The girl stopped playing and looked up at O’Keefe. She was pretty in a conventional way but, like her mother, wore her hair drawn severely back from her forehead. She smiled at him and O’Keefe smiled back, unable to avoid the notion that the young woman on the butcher’s table back at the barracks was only a few years older than this one.

Ryan sat forward in his chair and blinked. There was a look of momentary panic on his face and just as quickly it was gone, buried behind a politician’s smile that was buttressed by two well-fed chins spilling over a starchy white collar. He stood up, his hand extended. This man, O’Keefe had to remind himself, was once a small dairy farmer.

‘Sergeant O’Keefe. To what do I owe the pleasure? Fierce damp aul’ night to be out in!’

‘Could be worse, Councillor. You’re looking well.’

Ryan threw back his head and laughed, patting his large belly. ‘Public office suits me, Sergeant. That and Lizzie’s stews.’

His wife chipped in now, a brittle smile on her face. ‘Sure, Sergeant, he’d eat four men’s share and then ask when dinner was!’

The three Ryans laughed and O’Keefe wondered, as he conjured up a polite smile, what kind of life the daughter must lead, amidst all the bluster and money. O’Keefe allowed Ryan to guide him out of the parlour and further down the hall to his office. He heard the Councillor’s wife calling out that she would bring tea, but Ryan told her not to bother.

‘I think it’s late enough for the real stuff, don’t you, Sergeant?’ Ryan closed the door to the office and indicated a chair in front of his desk. The room was as stuffy as the parlour, the dying embers of a fire in the grate still giving off heat. Shelves full of creamery accounts books and animal husbandry manuals lined the walls. Ryan’s desk, with papers neatly aligned and a tall, thick accounts book open to a page of figures in ruled columns was set before a window overlooking the darkened farmyard and dairy. To the left of this was a smaller desk, piled high with papers, an overflowing ashtray, invoice sheets, receipts and more ledgers.
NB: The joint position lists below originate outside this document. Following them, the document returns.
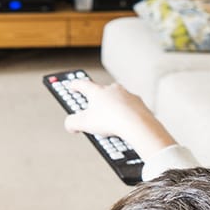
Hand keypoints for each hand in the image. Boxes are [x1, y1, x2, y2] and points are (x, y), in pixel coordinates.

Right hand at [62, 79, 176, 156]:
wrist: (137, 124)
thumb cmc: (111, 120)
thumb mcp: (83, 124)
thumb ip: (72, 123)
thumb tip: (70, 125)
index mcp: (97, 90)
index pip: (82, 84)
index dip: (75, 86)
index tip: (72, 87)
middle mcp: (112, 89)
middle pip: (100, 92)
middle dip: (94, 101)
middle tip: (90, 111)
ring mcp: (127, 95)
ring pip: (115, 100)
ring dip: (110, 108)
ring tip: (107, 125)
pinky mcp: (138, 103)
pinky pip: (128, 108)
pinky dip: (124, 114)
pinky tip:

Ryan saw O’Keefe looking at the desk and picked up the ashtray, emptying it into the fireplace. He stirred the embers with an iron poker.

‘Colbin,’ he said, pointing to the desk beside his. ‘My accounts man. Manners of a tinker, but a damn fine bookkeeper. Those bloody Churchman’s he smokes – stink like Satan left the doors to Hell open, boy. He’s a good man, though. Indispensable. The business suffered greatly when he was away.’

Colbin, O’Keefe remembered, had been ‘away’ in Mount-joy Prison, lifted in Crossbarry with a stolen Enfield in one of the creamery trucks. He had been released in April when Dublin Castle, in its wisdom, had decided it would be a good idea to free one hundred and twenty republican prisoners because a number of them had decided to stop eating their porridge. It was just one of the many things the Castle had done to let Peelers know how low down they stood in the scheme of things. The RIC locked up the bastards, took bullets in the head for their troubles, while the government let the same bastards go again because they were afraid of the stir in the Press if some of them lost a few stone on hunger strike.